You were trying to mix glibc and musl libraries which is not supposed to work.

[ath-inactive-account]

Thanks for the explanation.

When cross compiling musl target it defaults to static linking yet gbm.rs somehow got linked dynamically (not sure if gbm.rs bug or what).

I guess that's the real bug then. The crate which links to libgbm is, to be precise, the gbm-sys subcrate. It uses bindgen and its code is there. The link attribute is located here.

[mati865]

Thanks for the explanation.

When cross compiling musl target it defaults to static linking yet gbm.rs somehow got linked dynamically (not sure if gbm.rs bug or what).

I guess that's the real bug then. The crate which links to libgbm is, to be precise, the gbm-sys subcrate. It uses bindgen and its code is there. The link attribute is located here.

So it's gbm-sys bug since it tells Rust to always link shared libgbm: https://doc.rust-lang.org/reference/items/external-blocks.html#the-link-attribute

[ath-inactive-account]

So it's gbm-sys bug since it tells Rust to always link shared libgbm: https://doc.rust-lang.org/reference/items/external-blocks.html#the-link-attribute

I don't understand, the link attribute should select the appropriate link type if the kind key is not specified. An error should be reported if the linking cannot happen, way before it segfault, don't you think ? In which case it's a bug from rustc.

[mati865]

I don't understand, the link attribute should select the appropriate link type if the kind key is not specified.

AFAIK it cannot do it because of backwards compatibility. If you look at this text:

The kind key is an optional value which specifies the kind of library with the following possible values:

• dylib — Indicates a dynamic library.
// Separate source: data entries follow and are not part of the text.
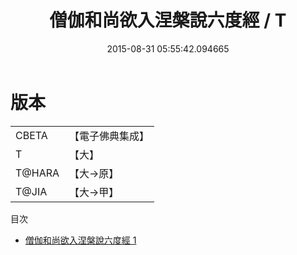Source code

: #+TITLE: 僧伽和尚欲入涅槃說六度經 / T

#+DATE: 2015-08-31 05:55:42.094665
* 版本
 |     CBETA|【電子佛典集成】|
 |         T|【大】     |
 |    T@HARA|【大→原】   |
 |     T@JIA|【大→甲】   |
目次
 - [[file:KR6u0033_001.txt][僧伽和尚欲入涅槃說六度經 1]]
This is the default if kind is not specified.

Empty kind means dynamic linking.

[ath-inactive-account]

Oh, I see.

An error should be reported if the linking cannot happen, way before it segfault, don't you think ? In which case it's a bug from rustc.
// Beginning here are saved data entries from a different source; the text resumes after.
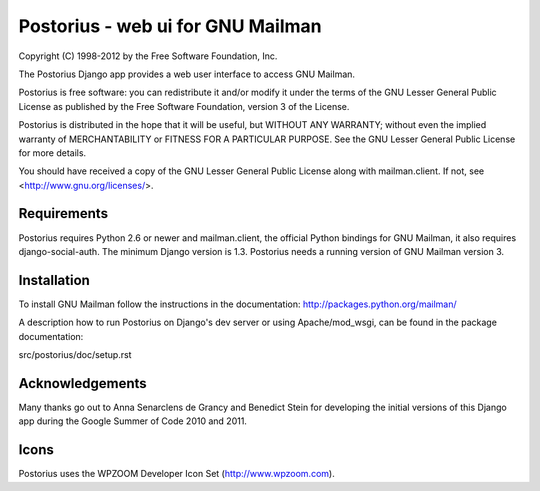 ===================================
Postorius - web ui for GNU Mailman
===================================

Copyright (C) 1998-2012 by the Free Software Foundation, Inc.

The Postorius Django app provides a web user interface to
access GNU Mailman. 

Postorius is free software: you can redistribute it and/or
modify it under the terms of the GNU Lesser General Public License as
published by the Free Software Foundation, version 3 of the License.

Postorius is distributed in the hope that it will be useful,
but WITHOUT ANY WARRANTY; without even the implied warranty of
MERCHANTABILITY or FITNESS FOR A PARTICULAR PURPOSE. See the GNU Lesser
General Public License for more details.

You should have received a copy of the GNU Lesser General Public License
along with mailman.client. If not, see <http://www.gnu.org/licenses/>.


Requirements
============

Postorius requires Python 2.6 or newer and mailman.client,
the official Python bindings for GNU Mailman, it also requires
django-social-auth.
The minimum Django version is 1.3.
Postorius needs a running version of GNU Mailman version 3.


Installation
============

To install GNU Mailman follow the instructions in the documentation:
http://packages.python.org/mailman/

A description how to run Postorius on Django's dev server or using
Apache/mod_wsgi, can be found in the package documentation: 

src/postorius/doc/setup.rst


Acknowledgements
================

Many thanks go out to Anna Senarclens de Grancy and Benedict Stein for
developing the initial versions of this Django app during the Google Summer of
Code 2010 and 2011. 


Icons
=====

Postorius uses the WPZOOM Developer Icon Set (http://www.wpzoom.com).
Should I leave the issue open for this part ?

[mati865]

An error should be reported if the linking cannot happen, way before it segfault, don't you think ? In which case it's a bug from rustc.
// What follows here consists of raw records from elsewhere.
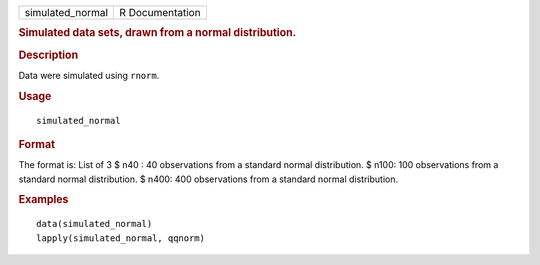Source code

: .. container::

   .. container::

      ================ ===============
      simulated_normal R Documentation
      ================ ===============

      .. rubric:: Simulated data sets, drawn from a normal distribution.
         :name: simulated-data-sets-drawn-from-a-normal-distribution.

      .. rubric:: Description
         :name: description

      Data were simulated using ``rnorm``.

      .. rubric:: Usage
         :name: usage

      ::

         simulated_normal

      .. rubric:: Format
         :name: format

      The format is: List of 3 $ n40 : 40 observations from a standard
      normal distribution. $ n100: 100 observations from a standard
      normal distribution. $ n400: 400 observations from a standard
      normal distribution.

      .. rubric:: Examples
         :name: examples

      ::

         data(simulated_normal)
         lapply(simulated_normal, qqnorm)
Should I leave the issue open for this part ?

I'll leave it to somebody more experienced like @petrochenkov but IMO this would be hard to take any action here because some libc implementations allow to mix static libc with shared libraries.

[12101111]

I think this is another duplicate of #71647, #81923, #82912 and #39998

[Yuri6037]

The problem also touches cc crate based sys libraries which requires a c++ runtime to work.

Without the workarround provided in the begining of this issue c++/c/rust binaries are generated with a broken path to the dynamic linker (ld-linux instead of ld-musl).

[ghost]

Although this is not solved, I solved it for my case. In config.toml, I put this rustc flag:

[build]
rustflags = [ "-C", "target-feature=-crt-static" ]

It looks like this overrides the static_position_independent_executables target configuration. And while it didn't work on my mixed-libc environment, it worked on my musl-only environment. Now the binary links to musl. I'm not sure exactly which librariy is dynamically linked and which is statically linked, but at least libgbm symbols are now resolved at runtime.

I don't think I should close the issue, as I don't fully understand how the problem was solved. I welcome any explanation.

This solved the problem for me too!

[jbg]

@mati865

target-feature=-crt-static made musl to be linked dynamically (it's default when not cross compiling, i.e. when using musl host)

I don't think this is the default when not cross-compiling, even though it should be. The -musl targets as shipped by Rust always default to linking musl libc statically, even when host and target are both the same -musl triple. Alpine Linux patches their Rust package to fix this.

[mati865]

@jbg I haven't been using musl at all since that comment so I have no idea on how things look right now.

I don't think this is the default when not cross-compiling, even though it should be.

I don't even know if this has never been the case or something has changed.